Advanced Prediction Models
- Advanced prediction models, such as neural network-based models and context mixing models, can achieve better compression but are computationally expensive.
- Recent progress in text compression has surpassed Shannon's estimate of the entropy rate of English using large language models (LLMs) as predictors.
- LLMs are trained as predictors and their loss function is the cross-entropy loss, making them effective compressors.
- Deploying large models as predictors can be practical in certain settings where everyone has access to the same model, such as compressing large amounts of similar data.
- Exploring the limits of compression and experimenting with different models is valuable for understanding text prediction and compression techniques.
- LLMs achieve remarkable compression results, surpassing bzip2 but not as impressive as gzip or arithmetic coding.
- Smaller LLMs perform better with longer contexts, approaching the optimal Shannon bound.
- LLMs struggle with data that differs from their training distribution, such as ancient languages like Pali.
- LLMs perform exceptionally well on data they were trained on, like Sherlock Holmes novels, due to memorization.
- Caution is needed when evaluating compression results to avoid using data from the training set.

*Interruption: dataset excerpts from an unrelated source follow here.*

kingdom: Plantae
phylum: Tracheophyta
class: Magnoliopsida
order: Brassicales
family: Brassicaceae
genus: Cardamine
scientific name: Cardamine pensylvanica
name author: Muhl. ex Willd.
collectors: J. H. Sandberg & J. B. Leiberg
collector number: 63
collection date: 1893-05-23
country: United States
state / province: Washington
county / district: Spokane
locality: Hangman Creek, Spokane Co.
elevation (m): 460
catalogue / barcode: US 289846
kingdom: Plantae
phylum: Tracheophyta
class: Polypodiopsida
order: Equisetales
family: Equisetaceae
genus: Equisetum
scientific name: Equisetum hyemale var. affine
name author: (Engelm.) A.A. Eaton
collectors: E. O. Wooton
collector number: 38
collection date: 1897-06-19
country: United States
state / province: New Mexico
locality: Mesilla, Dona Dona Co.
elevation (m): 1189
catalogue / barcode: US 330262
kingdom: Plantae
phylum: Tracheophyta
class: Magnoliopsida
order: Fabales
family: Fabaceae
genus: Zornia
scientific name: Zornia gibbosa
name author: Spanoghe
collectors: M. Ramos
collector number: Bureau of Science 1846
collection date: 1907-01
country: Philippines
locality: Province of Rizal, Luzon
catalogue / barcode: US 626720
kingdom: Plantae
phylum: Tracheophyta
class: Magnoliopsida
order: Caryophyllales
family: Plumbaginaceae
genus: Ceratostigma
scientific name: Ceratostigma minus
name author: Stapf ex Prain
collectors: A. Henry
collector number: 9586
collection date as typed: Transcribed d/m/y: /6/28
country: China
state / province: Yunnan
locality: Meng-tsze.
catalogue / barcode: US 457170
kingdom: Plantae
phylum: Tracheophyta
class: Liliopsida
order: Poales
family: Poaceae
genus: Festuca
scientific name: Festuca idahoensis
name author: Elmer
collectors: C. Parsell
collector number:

- LLMs are currently slow and computationally intensive, but smaller models show promise for practical applications.
- Overfitting can be beneficial for compression, as long as the model is shared for specific datasets.
Resources and Next Lecture
- Resources mentioned: tsz notebook for experiments and DeepMind's paper "Language Modeling is Compression."
- Next lecture will cover LZ77 and practical aspects of lossless compression.